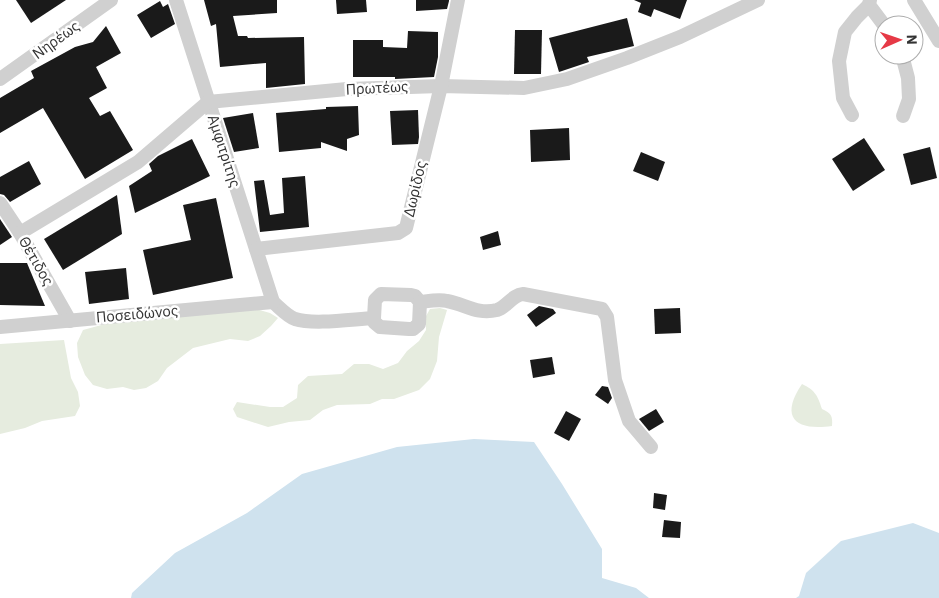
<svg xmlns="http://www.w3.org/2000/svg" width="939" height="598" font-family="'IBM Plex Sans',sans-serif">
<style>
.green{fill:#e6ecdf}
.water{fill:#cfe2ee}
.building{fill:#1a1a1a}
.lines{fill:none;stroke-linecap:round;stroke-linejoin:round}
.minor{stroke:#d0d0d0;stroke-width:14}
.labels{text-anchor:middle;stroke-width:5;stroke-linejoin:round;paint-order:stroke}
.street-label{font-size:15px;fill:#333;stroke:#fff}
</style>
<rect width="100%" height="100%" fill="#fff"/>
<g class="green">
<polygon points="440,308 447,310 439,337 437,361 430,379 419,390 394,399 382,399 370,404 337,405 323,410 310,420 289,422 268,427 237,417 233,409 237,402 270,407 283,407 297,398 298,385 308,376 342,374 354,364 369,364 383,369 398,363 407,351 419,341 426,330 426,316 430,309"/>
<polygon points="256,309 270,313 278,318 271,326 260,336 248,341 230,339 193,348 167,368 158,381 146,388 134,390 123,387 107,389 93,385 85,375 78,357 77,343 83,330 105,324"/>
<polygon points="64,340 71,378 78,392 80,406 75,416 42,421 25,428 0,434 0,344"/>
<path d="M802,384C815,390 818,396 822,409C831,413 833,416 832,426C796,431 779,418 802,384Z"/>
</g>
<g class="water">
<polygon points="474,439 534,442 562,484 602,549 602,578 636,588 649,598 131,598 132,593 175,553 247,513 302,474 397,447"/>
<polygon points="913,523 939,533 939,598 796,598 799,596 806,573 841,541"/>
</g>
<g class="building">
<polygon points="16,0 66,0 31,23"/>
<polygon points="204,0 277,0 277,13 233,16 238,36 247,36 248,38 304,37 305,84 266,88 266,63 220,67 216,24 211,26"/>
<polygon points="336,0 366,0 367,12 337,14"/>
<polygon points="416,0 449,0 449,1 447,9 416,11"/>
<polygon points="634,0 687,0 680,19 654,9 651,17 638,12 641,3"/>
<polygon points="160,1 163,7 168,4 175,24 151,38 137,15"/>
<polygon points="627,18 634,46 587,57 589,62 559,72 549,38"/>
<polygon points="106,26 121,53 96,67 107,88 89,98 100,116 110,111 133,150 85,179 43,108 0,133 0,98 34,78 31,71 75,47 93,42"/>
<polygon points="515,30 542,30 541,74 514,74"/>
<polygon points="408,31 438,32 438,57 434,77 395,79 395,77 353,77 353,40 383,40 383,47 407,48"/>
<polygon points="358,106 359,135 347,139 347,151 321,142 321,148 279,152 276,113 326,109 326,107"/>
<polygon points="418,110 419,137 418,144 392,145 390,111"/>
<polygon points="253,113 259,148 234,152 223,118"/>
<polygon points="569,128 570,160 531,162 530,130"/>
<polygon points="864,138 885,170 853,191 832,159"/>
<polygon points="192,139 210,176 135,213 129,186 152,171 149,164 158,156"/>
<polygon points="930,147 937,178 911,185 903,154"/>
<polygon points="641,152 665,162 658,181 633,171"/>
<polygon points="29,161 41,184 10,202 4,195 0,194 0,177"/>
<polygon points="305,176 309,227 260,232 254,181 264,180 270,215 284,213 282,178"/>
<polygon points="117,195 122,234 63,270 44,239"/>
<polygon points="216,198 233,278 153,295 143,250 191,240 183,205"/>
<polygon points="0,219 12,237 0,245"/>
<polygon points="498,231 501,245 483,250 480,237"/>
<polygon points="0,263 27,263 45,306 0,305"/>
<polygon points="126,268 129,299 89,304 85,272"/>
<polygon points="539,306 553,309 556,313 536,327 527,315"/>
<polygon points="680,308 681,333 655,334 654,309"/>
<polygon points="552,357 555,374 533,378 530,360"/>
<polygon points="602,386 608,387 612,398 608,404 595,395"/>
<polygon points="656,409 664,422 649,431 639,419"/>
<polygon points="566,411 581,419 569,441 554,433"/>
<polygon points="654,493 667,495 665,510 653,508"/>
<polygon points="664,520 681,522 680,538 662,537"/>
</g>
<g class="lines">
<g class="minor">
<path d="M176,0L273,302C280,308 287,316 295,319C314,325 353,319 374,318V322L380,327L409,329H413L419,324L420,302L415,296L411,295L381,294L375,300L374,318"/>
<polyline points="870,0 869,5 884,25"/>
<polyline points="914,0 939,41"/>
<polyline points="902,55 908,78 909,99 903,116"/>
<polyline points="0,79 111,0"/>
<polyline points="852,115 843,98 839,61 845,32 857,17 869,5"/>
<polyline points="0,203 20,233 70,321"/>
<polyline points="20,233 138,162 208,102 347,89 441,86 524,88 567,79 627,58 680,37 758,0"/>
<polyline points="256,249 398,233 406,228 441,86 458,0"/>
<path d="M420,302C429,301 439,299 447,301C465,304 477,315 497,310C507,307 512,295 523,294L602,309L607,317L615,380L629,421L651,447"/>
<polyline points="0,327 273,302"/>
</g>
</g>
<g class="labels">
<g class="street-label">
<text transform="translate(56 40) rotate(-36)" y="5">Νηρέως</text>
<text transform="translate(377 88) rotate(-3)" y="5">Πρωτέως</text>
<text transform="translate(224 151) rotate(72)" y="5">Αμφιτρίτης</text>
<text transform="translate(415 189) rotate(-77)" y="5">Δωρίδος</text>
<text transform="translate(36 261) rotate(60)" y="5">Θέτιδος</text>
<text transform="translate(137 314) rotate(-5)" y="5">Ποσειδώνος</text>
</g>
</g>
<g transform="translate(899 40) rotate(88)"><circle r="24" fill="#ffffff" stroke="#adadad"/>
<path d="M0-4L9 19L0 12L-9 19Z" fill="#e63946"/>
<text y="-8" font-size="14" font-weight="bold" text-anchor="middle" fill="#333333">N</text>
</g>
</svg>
★ ★ ★ ★ ★ ★ ★
=== Work to complete ===
Apart from the images, retype the full material exactly as written.

=== Answer for the task ===
<svg xmlns="http://www.w3.org/2000/svg" width="939" height="598" font-family="'IBM Plex Sans',sans-serif">
<style>
.green{fill:#e6ecdf}
.water{fill:#cfe2ee}
.building{fill:#1a1a1a}
.lines{fill:none;stroke-linecap:round;stroke-linejoin:round}
.minor{stroke:#d0d0d0;stroke-width:14}
.labels{text-anchor:middle;stroke-width:5;stroke-linejoin:round;paint-order:stroke}
.street-label{font-size:15px;fill:#333;stroke:#fff}
</style>
<rect width="100%" height="100%" fill="#fff"/>
<g class="green">
<polygon points="440,308 447,310 439,337 437,361 430,379 419,390 394,399 382,399 370,404 337,405 323,410 310,420 289,422 268,427 237,417 233,409 237,402 270,407 283,407 297,398 298,385 308,376 342,374 354,364 369,364 383,369 398,363 407,351 419,341 426,330 426,316 430,309"/>
<polygon points="256,309 270,313 278,318 271,326 260,336 248,341 230,339 193,348 167,368 158,381 146,388 134,390 123,387 107,389 93,385 85,375 78,357 77,343 83,330 105,324"/>
<polygon points="64,340 71,378 78,392 80,406 75,416 42,421 25,428 0,434 0,344"/>
<path d="M802,384C815,390 818,396 822,409C831,413 833,416 832,426C796,431 779,418 802,384Z"/>
</g>
<g class="water">
<polygon points="474,439 534,442 562,484 602,549 602,578 636,588 649,598 131,598 132,593 175,553 247,513 302,474 397,447"/>
<polygon points="913,523 939,533 939,598 796,598 799,596 806,573 841,541"/>
</g>
<g class="building">
<polygon points="16,0 66,0 31,23"/>
<polygon points="204,0 277,0 277,13 233,16 238,36 247,36 248,38 304,37 305,84 266,88 266,63 220,67 216,24 211,26"/>
<polygon points="336,0 366,0 367,12 337,14"/>
<polygon points="416,0 449,0 449,1 447,9 416,11"/>
<polygon points="634,0 687,0 680,19 654,9 651,17 638,12 641,3"/>
<polygon points="160,1 163,7 168,4 175,24 151,38 137,15"/>
<polygon points="627,18 634,46 587,57 589,62 559,72 549,38"/>
<polygon points="106,26 121,53 96,67 107,88 89,98 100,116 110,111 133,150 85,179 43,108 0,133 0,98 34,78 31,71 75,47 93,42"/>
<polygon points="515,30 542,30 541,74 514,74"/>
<polygon points="408,31 438,32 438,57 434,77 395,79 395,77 353,77 353,40 383,40 383,47 407,48"/>
<polygon points="358,106 359,135 347,139 347,151 321,142 321,148 279,152 276,113 326,109 326,107"/>
<polygon points="418,110 419,137 418,144 392,145 390,111"/>
<polygon points="253,113 259,148 234,152 223,118"/>
<polygon points="569,128 570,160 531,162 530,130"/>
<polygon points="864,138 885,170 853,191 832,159"/>
<polygon points="192,139 210,176 135,213 129,186 152,171 149,164 158,156"/>
<polygon points="930,147 937,178 911,185 903,154"/>
<polygon points="641,152 665,162 658,181 633,171"/>
<polygon points="29,161 41,184 10,202 4,195 0,194 0,177"/>
<polygon points="305,176 309,227 260,232 254,181 264,180 270,215 284,213 282,178"/>
<polygon points="117,195 122,234 63,270 44,239"/>
<polygon points="216,198 233,278 153,295 143,250 191,240 183,205"/>
<polygon points="0,219 12,237 0,245"/>
<polygon points="498,231 501,245 483,250 480,237"/>
<polygon points="0,263 27,263 45,306 0,305"/>
<polygon points="126,268 129,299 89,304 85,272"/>
<polygon points="539,306 553,309 556,313 536,327 527,315"/>
<polygon points="680,308 681,333 655,334 654,309"/>
<polygon points="552,357 555,374 533,378 530,360"/>
<polygon points="602,386 608,387 612,398 608,404 595,395"/>
<polygon points="656,409 664,422 649,431 639,419"/>
<polygon points="566,411 581,419 569,441 554,433"/>
<polygon points="654,493 667,495 665,510 653,508"/>
<polygon points="664,520 681,522 680,538 662,537"/>
</g>
<g class="lines">
<g class="minor">
<path d="M176,0L273,302C280,308 287,316 295,319C314,325 353,319 374,318V322L380,327L409,329H413L419,324L420,302L415,296L411,295L381,294L375,300L374,318"/>
<polyline points="870,0 869,5 884,25"/>
<polyline points="914,0 939,41"/>
<polyline points="902,55 908,78 909,99 903,116"/>
<polyline points="0,79 111,0"/>
<polyline points="852,115 843,98 839,61 845,32 857,17 869,5"/>
<polyline points="0,203 20,233 70,321"/>
<polyline points="20,233 138,162 208,102 347,89 441,86 524,88 567,79 627,58 680,37 758,0"/>
<polyline points="256,249 398,233 406,228 441,86 458,0"/>
<path d="M420,302C429,301 439,299 447,301C465,304 477,315 497,310C507,307 512,295 523,294L602,309L607,317L615,380L629,421L651,447"/>
<polyline points="0,327 273,302"/>
</g>
</g>
<g class="labels">
<g class="street-label">
<text transform="translate(56 40) rotate(-36)" y="5">Νηρέως</text>
<text transform="translate(377 88) rotate(-3)" y="5">Πρωτέως</text>
<text transform="translate(224 151) rotate(72)" y="5">Αμφιτρίτης</text>
<text transform="translate(415 189) rotate(-77)" y="5">Δωρίδος</text>
<text transform="translate(36 261) rotate(60)" y="5">Θέτιδος</text>
<text transform="translate(137 314) rotate(-5)" y="5">Ποσειδώνος</text>
</g>
</g>
<g transform="translate(899 40) rotate(88)"><circle r="24" fill="#ffffff" stroke="#adadad"/>
<path d="M0-4L9 19L0 12L-9 19Z" fill="#e63946"/>
<text y="-8" font-size="14" font-weight="bold" text-anchor="middle" fill="#333333">N</text>
</g>
</svg>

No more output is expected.